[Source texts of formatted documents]
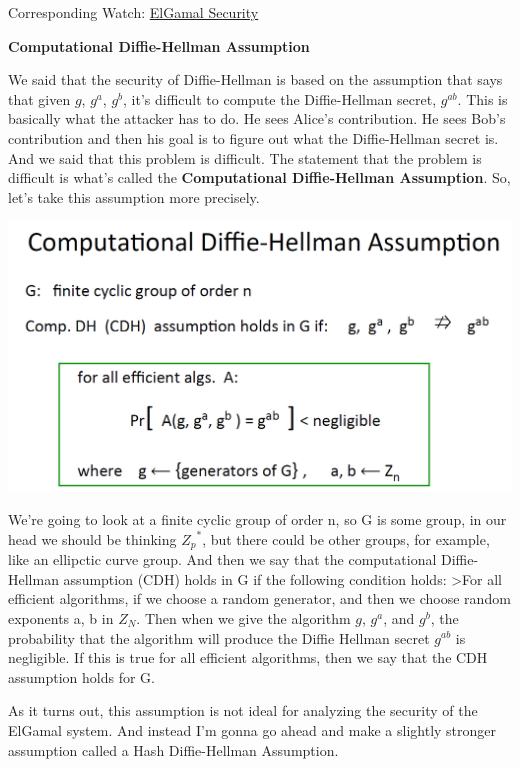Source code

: \documentclass[11pt]{article}
\makeatletter
\def\maxwidth{\ifdim\Gin@nat@width>\linewidth\linewidth
    \else\Gin@nat@width\fi}
\let\Oldincludegraphics\includegraphics
\renewcommand{\includegraphics}[1]{\Oldincludegraphics[width=.8\maxwidth]{#1}}
\makeatother
\begin{document}
Corresponding Watch:
\href{https://www.coursera.org/learn/crypto/lecture/2tbL6/elgamal-security}{ElGamal
Security}

\textbf{Computational Diffie-Hellman Assumption}

We said that the security of Diffie-Hellman is based on the assumption
that says that given \(g\), \(g^{a}\), \(g^{b}\), it's difficult to
compute the Diffie-Hellman secret, \(g^{ab}\). This is basically what
the attacker has to do. He sees Alice's contribution. He sees Bob's
contribution and then his goal is to figure out what the Diffie-Hellman
secret is. And we said that this problem is difficult. The statement
that the problem is difficult is what's called the \textbf{Computational
Diffie-Hellman Assumption}. So, let's take this assumption more
precisely.

\includegraphics{./Images/DH-CompAssump.png}

We're going to look at a finite cyclic group of order n, so G is some
group, in our head we should be thinking \({Z_{p}}^{*}\), but there
could be other groups, for example, like an ellipctic curve group. And
then we say that the computational Diffie-Hellman assumption (CDH) holds
in G if the following condition holds: \textgreater{}For all efficient
algorithms, if we choose a random generator, and then we choose random
exponents a, b in \(Z_{N}\). Then when we give the algorithm \(g\),
\(g^{a}\), and \(g^{b}\), the probability that the algorithm will
produce the Diffie Hellman secret \(g^{ab}\) is negligible. If this is
true for all efficient algorithms, then we say that the CDH assumption
holds for G.

As it turns out, this assumption is not ideal for analyzing the security
of the ElGamal system. And instead I'm gonna go ahead and make a
slightly stronger assumption called a Hash Diffie-Hellman Assumption.
\end{document}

▶ **ABOUT THIS TASK**
Using the records above, find and show each line with the string "what".

▶ **SOLUTION TO THIS TASK**
compute the Diffie-Hellman secret, \(g^{ab}\). This is basically what
contribution and then his goal is to figure out what the Diffie-Hellman
that the problem is difficult is what's called the \textbf{Computational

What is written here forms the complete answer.